*YOUR INSTRUCTIONS*:
Go through the listing below and show each line that has the word "pbox".
-- Opening Marker --
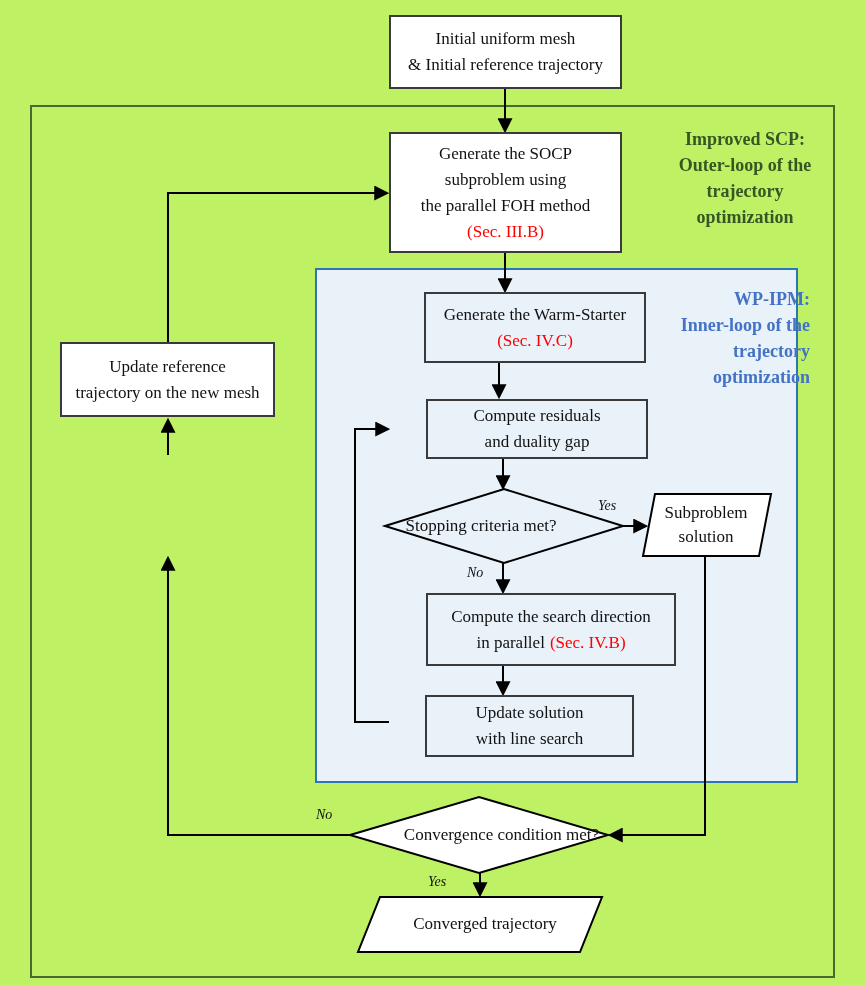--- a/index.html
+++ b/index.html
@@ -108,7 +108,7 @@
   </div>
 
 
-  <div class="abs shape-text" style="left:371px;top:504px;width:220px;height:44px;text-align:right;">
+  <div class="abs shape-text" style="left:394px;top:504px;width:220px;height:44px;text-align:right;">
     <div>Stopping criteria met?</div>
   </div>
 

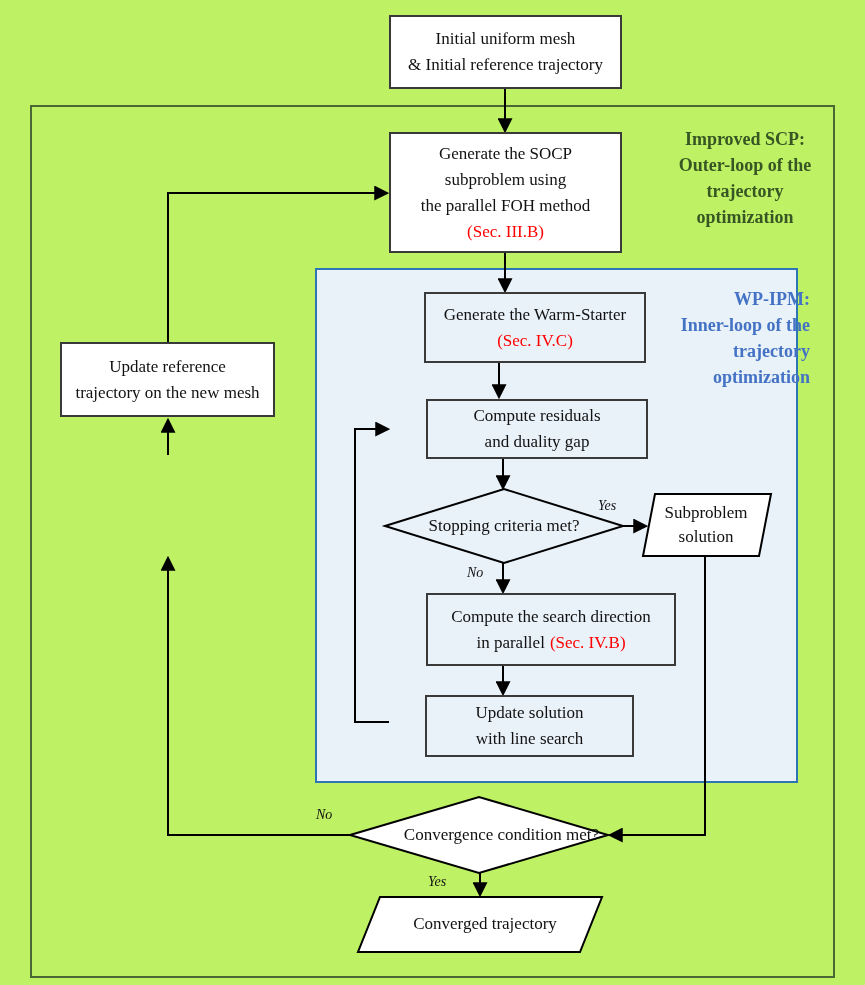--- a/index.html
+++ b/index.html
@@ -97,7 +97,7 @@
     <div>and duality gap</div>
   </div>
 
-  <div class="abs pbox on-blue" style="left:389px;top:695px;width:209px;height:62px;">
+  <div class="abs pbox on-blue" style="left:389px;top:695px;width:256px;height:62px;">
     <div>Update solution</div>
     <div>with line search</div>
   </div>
-- Closing Marker --
-- Opening Marker --
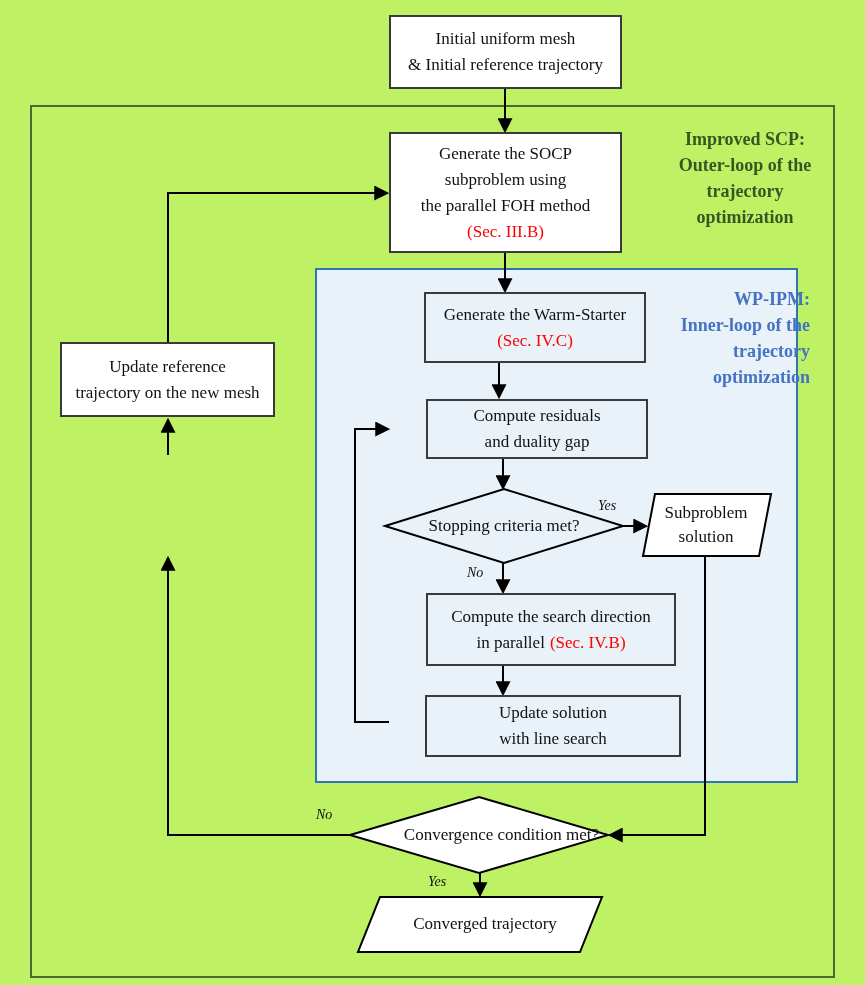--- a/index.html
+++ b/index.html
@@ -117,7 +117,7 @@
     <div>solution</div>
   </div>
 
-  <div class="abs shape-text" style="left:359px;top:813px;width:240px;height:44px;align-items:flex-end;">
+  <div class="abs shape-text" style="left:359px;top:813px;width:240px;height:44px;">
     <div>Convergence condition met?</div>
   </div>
-- Closing Marker --
*EXERCISE SOLUTION*:
-  <div class="abs pbox on-blue" style="left:389px;top:695px;width:209px;height:62px;">
+  <div class="abs pbox on-blue" style="left:389px;top:695px;width:256px;height:62px;">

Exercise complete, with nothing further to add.